Втроем они поднялись по ступеням вокзала, пересекли огромный, с высокими сводами зал ожидания и вышли на сырой, обдуваемый ветром перрон.
Лобанов, заметив, что Семенов слегка пошатывается от слабости и волнения, взял его под руку.
— Спокойнее, Петр Данилович, спокойнее. Еще раз повторяю: мы их задержим, как только они подойдут. Вам и слова сказать не придется.

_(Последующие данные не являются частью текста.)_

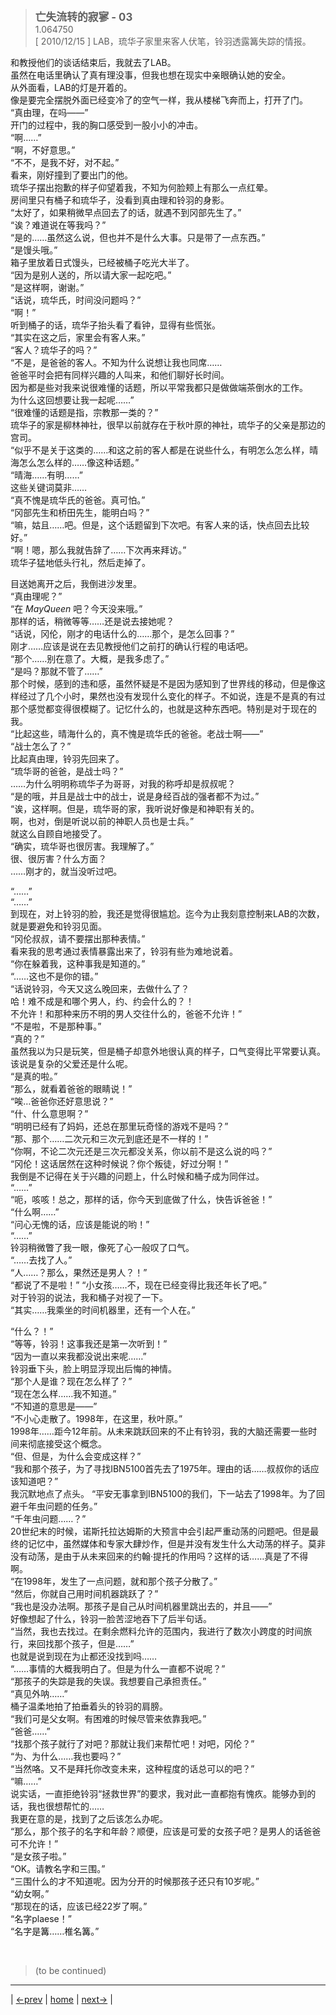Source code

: > <big> **亡失流转的寂寥 - 03** </big>  
> 1.064750  
> [ 2010/12/15 ] LAB，琉华子家里来客人伏笔，铃羽透露篝失踪的情报。  

和教授他们的谈话结束后，我就去了LAB。  
虽然在电话里确认了真有理没事，但我也想在现实中亲眼确认她的安全。  
从外面看，LAB的灯是开着的。  
像是要完全摆脱外面已经变冷了的空气一样，我从楼梯飞奔而上，打开了门。  
“真由理，在吗——”  
开门的过程中，我的胸口感受到一股小小的冲击。  
“啊……”  
“啊，不好意思。”  
“不不，是我不好，对不起。”  
看来，刚好撞到了要出门的他。  
琉华子摆出抱歉的样子仰望着我，不知为何脸颊上有那么一点红晕。  
房间里只有桶子和琉华子，没看到真由理和铃羽的身影。  
“太好了，如果稍微早点回去了的话，就遇不到冈部先生了。”  
“诶？难道说在等我吗？”  
“是的……虽然这么说，但也并不是什么大事。只是带了一点东西。”  
“是馒头哦。”  
箱子里放着日式馒头，已经被桶子吃光大半了。  
“因为是别人送的，所以请大家一起吃吧。”  
“是这样啊，谢谢。”  
“话说，琉华氏，时间没问题吗？”  
“啊！”  
听到桶子的话，琉华子抬头看了看钟，显得有些慌张。  
“其实在这之后，家里会有客人来。”  
“客人？琉华子的吗？”  
“不是，是爸爸的客人。不知为什么说想让我也同席……  
 爸爸平时会把有同样兴趣的人叫来，和他们聊好长时间。  
 因为都是些对我来说很难懂的话题，所以平常我都只是做做端茶倒水的工作。  
 为什么这回想要让我一起呢……”  
“很难懂的话题是指，宗教那一类的？”  
琉华子的家是柳林神社，很早以前就存在于秋叶原的神社，琉华子的父亲是那边的宫司。  
“似乎不是关于这类的……和这之前的客人都是在说些什么，有明怎么怎么样，晴海怎么怎么样的……像这种话题。”  
“晴海……有明……”  
这些关键词莫非……  
“真不愧是琉华氏的爸爸。真可怕。”  
“冈部先生和桥田先生，能明白吗？”  
“嘛，姑且……吧。但是，这个话题留到下次吧。有客人来的话，快点回去比较好。”  
“啊！嗯，那么我就告辞了……下次再来拜访。”  
琉华子猛地低头行礼，然后走掉了。  

目送她离开之后，我倒进沙发里。  
“真由理呢？”  
“在 *MayQueen* 吧？今天没来哦。”  
那样的话，稍微等等……还是说去接她呢？  
“话说，冈伦，刚才的电话什么的……那个，是怎么回事？”  
刚才……应该是说在去见教授他们之前打的确认行程的电话吧。  
“那个……别在意了。大概，是我多虑了。”  
“是吗？那就不管了……”  
那个时候，感到的违和感，虽然怀疑是不是因为感知到了世界线的移动，但是像这样经过了几个小时，果然也没有发现什么变化的样子。不如说，连是不是真的有过那个感觉都变得很模糊了。记忆什么的，也就是这种东西吧。特别是对于现在的我。  
“比起这些，晴海什么的，真不愧是琉华氏的爸爸。老战士啊——”  
“战士怎么了？”  
比起真由理，铃羽先回来了。  
“琉华哥的爸爸，是战士吗？”  
……为什么明明称琉华子为哥哥，对我的称呼却是叔叔呢？  
“是的哦，并且是战士中的战士，说是身经百战的强者都不为过。”  
“诶，这样啊。但是，琉华哥的家，我听说好像是和神职有关的。  
 啊，也对，倒是听说以前的神职人员也是士兵。”  
就这么自顾自地接受了。  
“确实，琉华哥也很厉害。我理解了。”  
很、很厉害？什么方面？  
……刚才的，就当没听过吧。  

“……”  
“……”  
到现在，对上铃羽的脸，我还是觉得很尴尬。迄今为止我刻意控制来LAB的次数，就是要避免和铃羽见面。  
“冈伦叔叔，请不要摆出那种表情。”  
看来我的思考通过表情暴露出来了，铃羽有些为难地说着。  
“你在躲着我，这种事我是知道的。”  
“……这也不是你的错。”  
“话说铃羽，今天又这么晚回来，去做什么了？  
 哈！难不成是和哪个男人，约、约会什么的？！  
 不允许！和那种来历不明的男人交往什么的，爸爸不允许！”  
“不是啦，不是那种事。”  
“真的？”  
虽然我以为只是玩笑，但是桶子却意外地很认真的样子，口气变得比平常要认真。该说是复杂的父爱还是什么呢。  
“是真的啦。”  
“那么，就看着爸爸的眼睛说！”  
“唉…爸爸你还好意思说？”  
“什、什么意思啊？”  
“明明已经有了妈妈，还总在那里玩奇怪的游戏不是吗？”  
“那、那个……二次元和三次元到底还是不一样的！”  
“你啊，不论二次元还是三次元都没关系，你以前不是这么说的吗？”  
“冈伦！这话居然在这种时候说？你个叛徒，好过分啊！”  
我倒是不记得在关于兴趣的问题上，什么时候和桶子成为同伴过。  
“……”  
“呃，咳咳！总之，那样的话，你今天到底做了什么，快告诉爸爸！”  
“什么啊……”  
“问心无愧的话，应该是能说的哟！”  
“……”  
铃羽稍微瞥了我一眼，像死了心一般叹了口气。  
“……去找了人。”  
“人……？那么，果然还是男人？！”  
“都说了不是啦！”
“小女孩……不，现在已经变得比我还年长了吧。”  
对于铃羽的说法，我和桶子对视了一下。  
“其实……我乘坐的时间机器里，还有一个人在。”  

“什么？！”  
“等等，铃羽！这事我还是第一次听到！”  
“因为一直以来我都没说出来呢……”  
铃羽垂下头，脸上明显浮现出后悔的神情。  
“那个人是谁？现在怎么样了？”  
“现在怎么样……我不知道。”  
“不知道的意思是——”  
“不小心走散了。1998年，在这里，秋叶原。”  
1998年……距今12年前。从未来跳跃回来的不止有铃羽，我的大脑还需要一些时间来彻底接受这个概念。  
“但、但是，为什么会变成这样？”  
“我和那个孩子，为了寻找IBN5100首先去了1975年。理由的话……叔叔你的话应该知道吧？”  
我沉默地点了点头。
“平安无事拿到IBN5100的我们，下一站去了1998年。为了回避千年虫问题的任务。”  
“千年虫问题……？”  
20世纪末的时候，诺斯托拉达姆斯的大预言中会引起严重动荡的问题吧。但是最终的记忆中，虽然媒体和专家大肆炒作，但是并没有发生什么大动荡的样子。莫非没有动荡，是由于从未来回来的约翰·提托的作用吗？这样的话……真是了不得啊。  
“在1998年，发生了一点问题，就和那个孩子分散了。”  
“然后，你就自己用时间机器跳跃了？”  
“我也是没办法啊。那孩子是自己从时间机器里跳出去的，并且——”  
好像想起了什么，铃羽一脸苦涩地吞下了后半句话。  
“当然，我也去找过。在剩余燃料允许的范围内，我进行了数次小跨度的时间旅行，来回找那个孩子，但是……”  
也就是说到现在为止都还没找到吗……  
“……事情的大概我明白了。但是为什么一直都不说呢？”  
“那孩子的失踪是我的失误。我想要自己承担责任。”  
“真见外呐……”  
桶子温柔地拍了拍垂着头的铃羽的肩膀。  
“我们可是父女啊。有困难的时候尽管来依靠我吧。”  
“爸爸……”  
“找那个孩子就行了对吧？那就让我们来帮忙吧！对吧，冈伦？”  
“为、为什么……我也要吗？”  
“当然咯。又不是拜托你改变未来，这种程度的话总可以的吧？”  
“嘛……”  
说实话，一直拒绝铃羽“拯救世界”的要求，我对此一直都抱有愧疚。能够办到的话，我也很想帮忙的……  
我更在意的是，找到了之后该怎么办呢。  
“那么，那个孩子的名字和年龄？顺便，应该是可爱的女孩子吧？是男人的话爸爸可不允许！”  
“是女孩子啦。”  
“OK。请教名字和三围。”  
“三围什么的才不知道呢。因为分开的时候那孩子还只有10岁呢。”  
“幼女啊。”  
“那现在的话，应该已经22岁了啊。”  
“名字plaese！”  
“名字是篝……椎名篝。”  


<br/>

> (to be continued)
---

| [←prev](./0052) | [home](../../) | [next→](./0054) |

Если же они вас не заметят, то…
Он говорил негромко, спокойно и уверенно и чувствовал, как Семенов постепенно успокаивается.
На перроне было людно и шумно.
Внезапно откуда-то из дальней тьмы вынырнули два ослепительно-ярких глаза, с шипением и лязгом они накатывались на перрон. Мощный электровоз, блестя и переливаясь в огнях вокзала, плавно вытянул за собой вереницу освещенных вагонов, и они неторопливо проползли мимо людей на платформе, постепенно замедляя ход, и как-то совсем незаметно остановились.
Люди вокруг заговорили еще возбужденнее, засуетились. Из вагонов стали выходить пассажиры.
Лобанов и Жаткин с безразличным видом отошли от Семенова, не спуская, однако, глаз с его напряженного, бледного лица. К ним подошла сотрудница их отдела с чемоданом в руке, и они теперь стояли втроем, словно провожая ее, и оживленно болтали о чем-то. Невдалеке прогуливались еще двое сотрудников, один из них тоже держал чемодан. Лобанов знал, что на противоположной платформе тоже находятся двое его ребят, и все выходы в город надежно «закрыты», а на площади дежурят машины.
Это была далеко не первая операция по задержанию опасных преступников не только в жизни Лобанова, но и каждого из ее участников, кроме, пожалуй, Володи Жаткина. Он работал в уголовном розыске совсем еще мало, каких-нибудь два года, сразу после университета. И Лобанов видел, что Володя возбужден и нервничает, излишне суетится, и время от времени строго поглядывал на него. А Верочка, умница, вдруг попросила его подержать чемодан и окончательно лишила его возможности вертеться и суетиться. Володя покорно держал ее чемодан, сдвинув кепку с потного лба, а свободной рукой поминутно поправлял свернувшееся в жгут кашне на тонкой, почти мальчишечьей шее или нетерпеливо расстегивал, а потом снова застегивал пальто. Ему было жарко, неудобно, просто невыносимо.
Семенов стоял сгорбившись, глубоко сунув руки в карманы пальто и чуть надвинув на лоб шляпу, залитый ярким светом лампы, висевшей высоко над его головой, и напряженно вглядывался в снующих вокруг людей. Чувствовал он себя отвратительно. Ноги были словно ватные, и все время его тряс нервный озноб, а во рту вдруг возник какой-то горький вкус, и голова слегка кружилась от слабости.
Люди с поезда шли и шли мимо него, мужчины, женщины, некоторые с детьми, несли багаж, громко, возбужденно переговаривались, и никто не обращал на него внимания, да и сам он никого не узнавал. У него уже начинало рябить в глазах от бесконечного потока чужих, незнакомых лиц, от всего этого шума и суеты вокруг. Он устал и невольно оперся спиной о тонкий, ребристый столб, на котором висела лампа.